Richard Grant once famously said that the value of identity is that it often comes with purpose. Put another way, knowing who you are is a powerful tool precisely because it drives us to know what we are working towards.
This is true for many of us in the day-to-day trenches of modern life of course, but it is perhaps more applicable for groups than individuals. When a collective assemblage knows what its group personality is, and what makes its character unique, it becomes more driven, more determined to achieve its goal.
If identity creates purpose, and personality is what drives intent, we have seen a shift in the dynamics of the Western Conference Finals: it is the Suns who know who they are, who are embracing their sense of self, and who suddenly look like if as they remember their purpose.
The Lakers? They seem more lost than the travelers of Oceanic 815. All it took was an active zone defense for them to forget who they are and forget where their strength lies.
Perhaps this is a case of selective memory loss or short-term amnesia, and the return to the familiar confines of the Staples Center will jog Los Angeles’ collective memory.
But what if it doesn’t? What if the Lakers cannot reaffirm their identity as a team that uses its size and strength to win ball games? In that case, they could very soon be staring up at the Suns in a 3-2 deficit and wondering aloud ‘what just happened?’
Credit Phoenix for that turnabout – they are the ones that have duped Los Angeles into becoming a stand-still, corner jump shooting team these past two games. They have also been the ones outhustling and outworking the Lakers for every loose ball and every long rebound.
The Suns haven’t forgotten who they are. The Lakers have reacted to Phoenix’s active zone by forgetting to go into the paint and settling for low-percentage threes from below-average shooters
By contrast, the Suns just keep doing everything right. Their bench outperformed Los Angeles’ so handily in the two games in Phoenix that to merely call it an advantage is to grossly undersell its dominance. The Phoenix bench destroyed the Lakers. And not just the Lakers’ bench either. In the fourth quarter they took it straight to their starters, and made big shot after big shot to the point that you had to question whether bringing the starters back in would be a downgrade.
Just as important as those big shots the Phoenix bench hit on their fourth quarter run was their disruptive defense. They confounded Derrick Fisher and Jordan Farmar to the point that the Lakers went completely away from the only thing that was working for them through three quarters: the old “get it to Kobe and get out of the way” routine.
Bryant was masterful in his efficiency and sense of direct attack. He hit pull-ups from any angle, and displayed the full range of the NBA’s most complete offensive arsenal of moves and shotmaking ability. But he went long stretches in the fourth without touching the ball and became visibly frustrated with his teammates, waving his arms in disgust as they launched contested shots and overdribbled into turnovers in the lane.

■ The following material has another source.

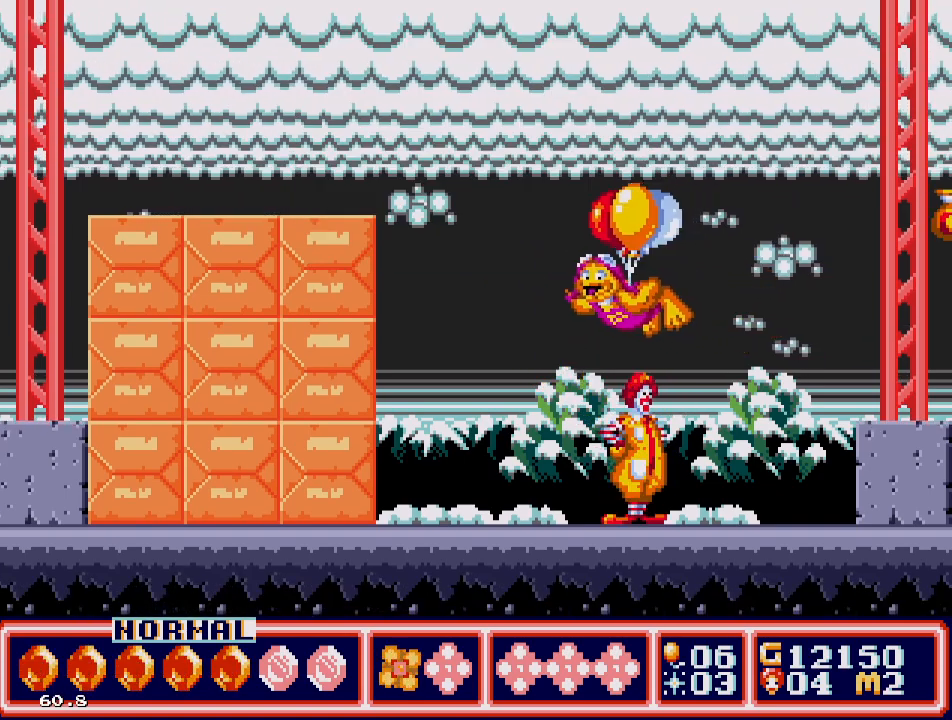
{"buttons": ["DPAD_RIGHT"], "events": [[33, "C", "up"], [100, "DPAD_RIGHT", "down"], [367, "DPAD_UP", "down"], [433, "DPAD_UP", "up"]]}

Bryant knew it was better that he initiate from the wing, and better still if he attacked with the dribble drive against the zone. As he continues to hit pull-ups from the midrange, the Suns defense began to sag out more and more on him, drawing the zone towards him and leaving the lane wide open for Pau Gasol and Lamar Odom to cut through clearly for a lay-in.
Only that latter didn’t happen. Instead we saw the rest of the Lakers stand around flat-footed and wait in the corner for long range threes and a plethora of foot-on-the-line twos, as known as the most useless shot in basketball.
On the other end, Amar’e Stoudemire continues to be an absolute beast in the mid-range and driving to the rim with a vengeance. Once he realized that Andrew Bynum’s lack of mobility would not allow him to get to his spot in front of the rim, Stoudemire merely put his head down and went to work, driving into and around Gasol without a second thought.
Of course the question now becomes which Phoenix team will we see on Thursday in Los Angeles. We saw their true-self, their most comfortable identity as a team on Tuesday, as they dictated pace of play and hit shots repeatedly within the first 12 seconds on the shot clock. But can that maintain that? And can their zone, which at its core is a gimmicky defense that no championship team should ever have to rely on, hold for another game?
Time will tell.
It will tell whether their early offense will stay consistent and if Channing Frye can continue his success after breaking through Tuesday.
It will tell whether the Lakers will run Artest and Odom to the rim and the short corner instead of camping them in a position to miss more threes.
It will tell if the Suns can build on their seemingly ever-growing confidence and belief in themselves.
And it will tell us if the Lakers can show patience and attack the Suns weakest defenders (i.e. Stoudemire) more regularly.
More than anything, time will tell us who these teams really are. After all, you are what you repeatedly do. We thought we knew what that meant for both of these squads after two games in Los Angeles. Now just a few days later, that has been turned around.
So who are these Lakers? Who are these Suns? We should find out Thursday, and see their sense of purpose grow from there.